══ Data section
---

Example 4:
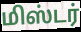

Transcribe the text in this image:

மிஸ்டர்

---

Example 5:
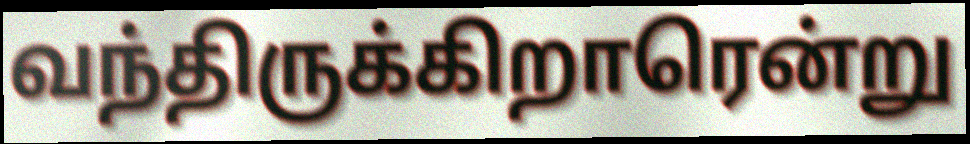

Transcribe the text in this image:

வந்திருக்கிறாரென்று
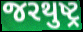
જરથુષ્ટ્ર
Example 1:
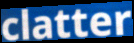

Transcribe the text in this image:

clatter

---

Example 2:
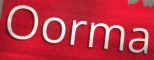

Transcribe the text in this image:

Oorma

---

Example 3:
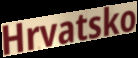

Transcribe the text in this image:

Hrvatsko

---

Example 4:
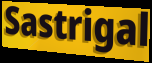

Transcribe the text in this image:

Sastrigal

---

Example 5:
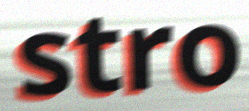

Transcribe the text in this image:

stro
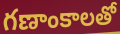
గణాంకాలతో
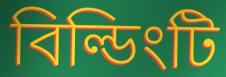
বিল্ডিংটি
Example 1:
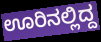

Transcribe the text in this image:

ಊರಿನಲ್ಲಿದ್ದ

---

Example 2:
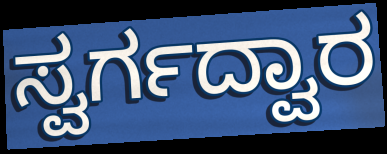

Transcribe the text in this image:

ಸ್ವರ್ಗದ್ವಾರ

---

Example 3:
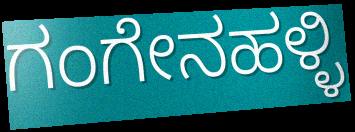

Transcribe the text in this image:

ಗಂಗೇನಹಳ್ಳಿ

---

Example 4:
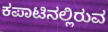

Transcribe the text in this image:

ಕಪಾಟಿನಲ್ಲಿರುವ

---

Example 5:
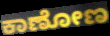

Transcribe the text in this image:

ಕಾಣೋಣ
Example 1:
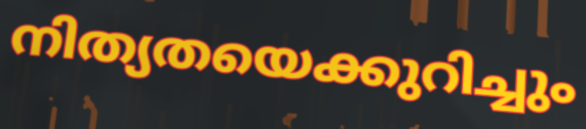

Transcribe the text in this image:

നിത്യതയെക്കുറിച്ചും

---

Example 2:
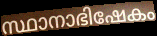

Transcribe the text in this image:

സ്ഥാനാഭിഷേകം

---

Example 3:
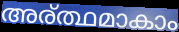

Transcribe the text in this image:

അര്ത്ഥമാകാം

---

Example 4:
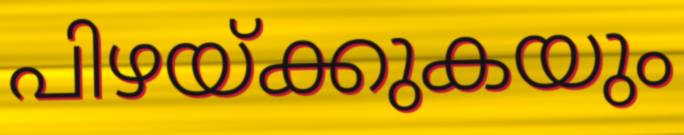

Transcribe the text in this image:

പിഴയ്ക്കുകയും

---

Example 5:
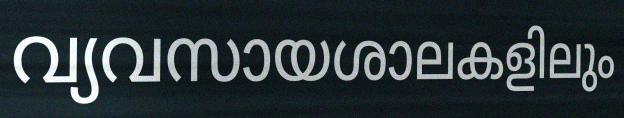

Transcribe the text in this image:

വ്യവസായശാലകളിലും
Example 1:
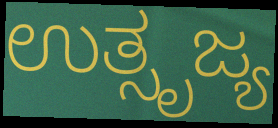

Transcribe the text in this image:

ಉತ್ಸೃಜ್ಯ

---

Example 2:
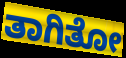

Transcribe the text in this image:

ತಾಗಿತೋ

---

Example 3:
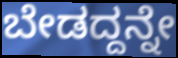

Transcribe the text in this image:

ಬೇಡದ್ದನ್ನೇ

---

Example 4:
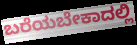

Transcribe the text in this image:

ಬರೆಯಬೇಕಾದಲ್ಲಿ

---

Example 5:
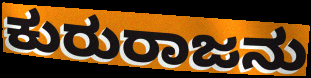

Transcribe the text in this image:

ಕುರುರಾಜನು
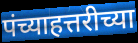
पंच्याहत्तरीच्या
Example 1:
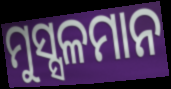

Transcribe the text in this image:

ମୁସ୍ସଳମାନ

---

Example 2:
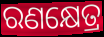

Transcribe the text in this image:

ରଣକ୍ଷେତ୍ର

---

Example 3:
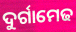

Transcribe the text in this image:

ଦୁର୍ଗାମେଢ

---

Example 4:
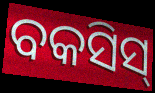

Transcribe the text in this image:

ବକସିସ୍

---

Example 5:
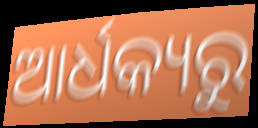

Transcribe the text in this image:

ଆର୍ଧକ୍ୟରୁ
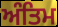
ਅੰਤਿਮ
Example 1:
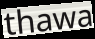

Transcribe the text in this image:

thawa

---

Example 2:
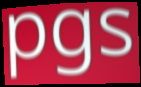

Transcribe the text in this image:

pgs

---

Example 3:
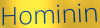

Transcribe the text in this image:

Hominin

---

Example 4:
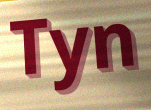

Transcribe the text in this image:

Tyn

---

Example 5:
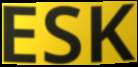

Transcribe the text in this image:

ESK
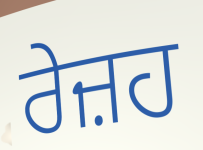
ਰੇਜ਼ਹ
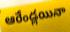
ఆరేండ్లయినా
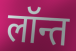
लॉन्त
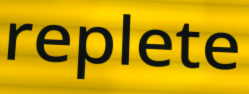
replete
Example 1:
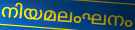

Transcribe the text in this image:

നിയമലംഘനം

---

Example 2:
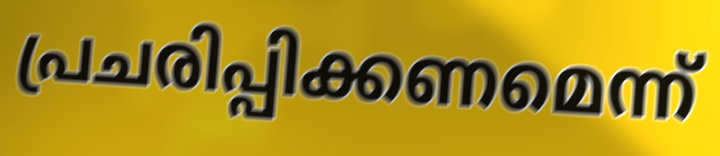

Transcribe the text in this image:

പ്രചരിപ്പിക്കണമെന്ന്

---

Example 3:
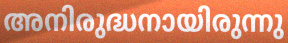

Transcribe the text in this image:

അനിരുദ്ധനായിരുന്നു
════
Every entry above, pictures excluded, needs to be duplicated exactly.

> Expected output:
---

Example 4:

Transcribe the text in this image:

மிஸ்டர்

---

Example 5:

Transcribe the text in this image:

வந்திருக்கிறாரென்று
જરથુષ્ટ્ર
Example 1:

Transcribe the text in this image:

clatter

---

Example 2:

Transcribe the text in this image:

Oorma

---

Example 3:

Transcribe the text in this image:

Hrvatsko

---

Example 4:

Transcribe the text in this image:

Sastrigal

---

Example 5:

Transcribe the text in this image:

stro
గణాంకాలతో
বিল্ডিংটি
Example 1:

Transcribe the text in this image:

ಊರಿನಲ್ಲಿದ್ದ

---

Example 2:

Transcribe the text in this image:

ಸ್ವರ್ಗದ್ವಾರ

---

Example 3:

Transcribe the text in this image:

ಗಂಗೇನಹಳ್ಳಿ

---

Example 4:

Transcribe the text in this image:

ಕಪಾಟಿನಲ್ಲಿರುವ

---

Example 5:

Transcribe the text in this image:

ಕಾಣೋಣ
Example 1:

Transcribe the text in this image:

നിത്യതയെക്കുറിച്ചും

---

Example 2:

Transcribe the text in this image:

സ്ഥാനാഭിഷേകം

---

Example 3:

Transcribe the text in this image:

അര്ത്ഥമാകാം

---

Example 4:

Transcribe the text in this image:

പിഴയ്ക്കുകയും

---

Example 5:

Transcribe the text in this image:

വ്യവസായശാലകളിലും
Example 1:

Transcribe the text in this image:

ಉತ್ಸೃಜ್ಯ

---

Example 2:

Transcribe the text in this image:

ತಾಗಿತೋ

---

Example 3:

Transcribe the text in this image:

ಬೇಡದ್ದನ್ನೇ

---

Example 4:

Transcribe the text in this image:

ಬರೆಯಬೇಕಾದಲ್ಲಿ

---

Example 5:

Transcribe the text in this image:

ಕುರುರಾಜನು
पंच्याहत्तरीच्या
Example 1:

Transcribe the text in this image:

ମୁସ୍ସଳମାନ

---

Example 2:

Transcribe the text in this image:

ରଣକ୍ଷେତ୍ର

---

Example 3:

Transcribe the text in this image:

ଦୁର୍ଗାମେଢ

---

Example 4:

Transcribe the text in this image:

ବକସିସ୍

---

Example 5:

Transcribe the text in this image:

ଆର୍ଧକ୍ୟରୁ
ਅੰਤਿਮ
Example 1:

Transcribe the text in this image:

thawa

---

Example 2:

Transcribe the text in this image:

pgs

---

Example 3:

Transcribe the text in this image:

Hominin

---

Example 4:

Transcribe the text in this image:

Tyn

---

Example 5:

Transcribe the text in this image:

ESK
ਰੇਜ਼ਹ
ఆరేండ్లయినా
लॉन्त
replete
Example 1:

Transcribe the text in this image:

നിയമലംഘനം

---

Example 2:

Transcribe the text in this image:

പ്രചരിപ്പിക്കണമെന്ന്

---

Example 3:

Transcribe the text in this image:

അനിരുദ്ധനായിരുന്നു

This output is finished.